In the classic 1979 horror film When a Stranger Calls, a babysitter phones the police to report a series of increasingly threatening and frightening prank calls. The police manage to trace the calls (via the wonders of 1970s technology), resulting in the chilling and memorable line: “The calls are coming from inside the house!” While deranged callers are probably not at the top of most compliance professionals’ lists of concerns, internal sources of data and, more importantly, a lack of clarity about the risks posed by that data are frightening enough to keep one up at night. In preparation for the next phase of implementation of the Information Blocking Rule, it will be critical for organizations to have a clear view of the data lurking outside of electronic health record (EHR) systems.
Background
In 2016, passage of the 21st Century Cures Act put the healthcare industry on notice of a coming sea change in how electronic health information (EHI) is to be used and shared, with the end goal of full interoperability, “allow[ing] for complete access, exchange, and use of all electronically accessible health information for authorized use.”[1] To this end, the final rule, published in May 2020,[2] prohibits engaging in “information blocking,” or any practices likely to interfere with, prevent, or materially discourage access, exchange, or use of EHI.
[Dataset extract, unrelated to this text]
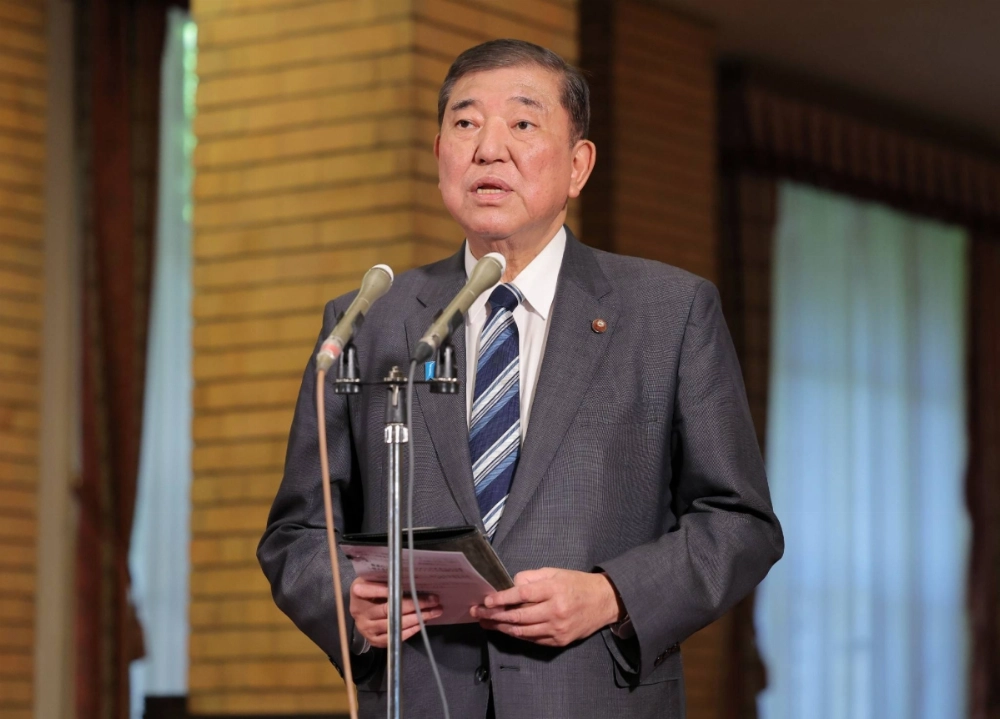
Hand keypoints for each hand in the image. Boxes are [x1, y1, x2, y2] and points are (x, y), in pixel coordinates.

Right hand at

April 2021 ushered in the first phase of requirements related to information blocking, focusing on 52 data elements within 16 data classes specified in the United States Core Data for Interoperability version 1.[3] A survey of 4,000 clinical, technical, and administrative stakeholders across the industry found a large percentage were unprepared for the new requirements.[4] While 70% of the respondents indicated they were aware of the rules going into effect, nearly half reported either making no changes in anticipation of the requirements or being unaware of how to ensure compliance for their facilities. Given this, it was perhaps unsurprising that the same number were unfamiliar with the term “information blocking” and/or were unaware of any practices or policies that might constitute it.
While enforcement penalties against providers have yet to be announced in the first year of implementation, the Office of the National Coordinator for Health Information Technology (ONC) received 364 claims of possible information blocking via its Report Information Blocking Portal. Over 225 of these were submitted by patients, and more than 300 were against providers.[5] This would indicate that patient claims against providers are likely to far outstrip those against health IT developers, information networks, or information exchanges. This should be a wake-up call to any organization that has not yet taken concrete steps to address the information blocking requirements.
Barring further extensions by ONC, the next phase of the requirements will go into effect October 6, 2022, and will expand the subject data to include all EHI within the designated record set, which for providers would include all medical and billing records about individuals or any other record maintained by a provider and used to make decisions about the individual. Many organizations worked hard to expand availability, use, and exchange of the data within the EHR in anticipation of the first phase of the information blocking requirements, and the October 2022 deadline may require an even deeper dive.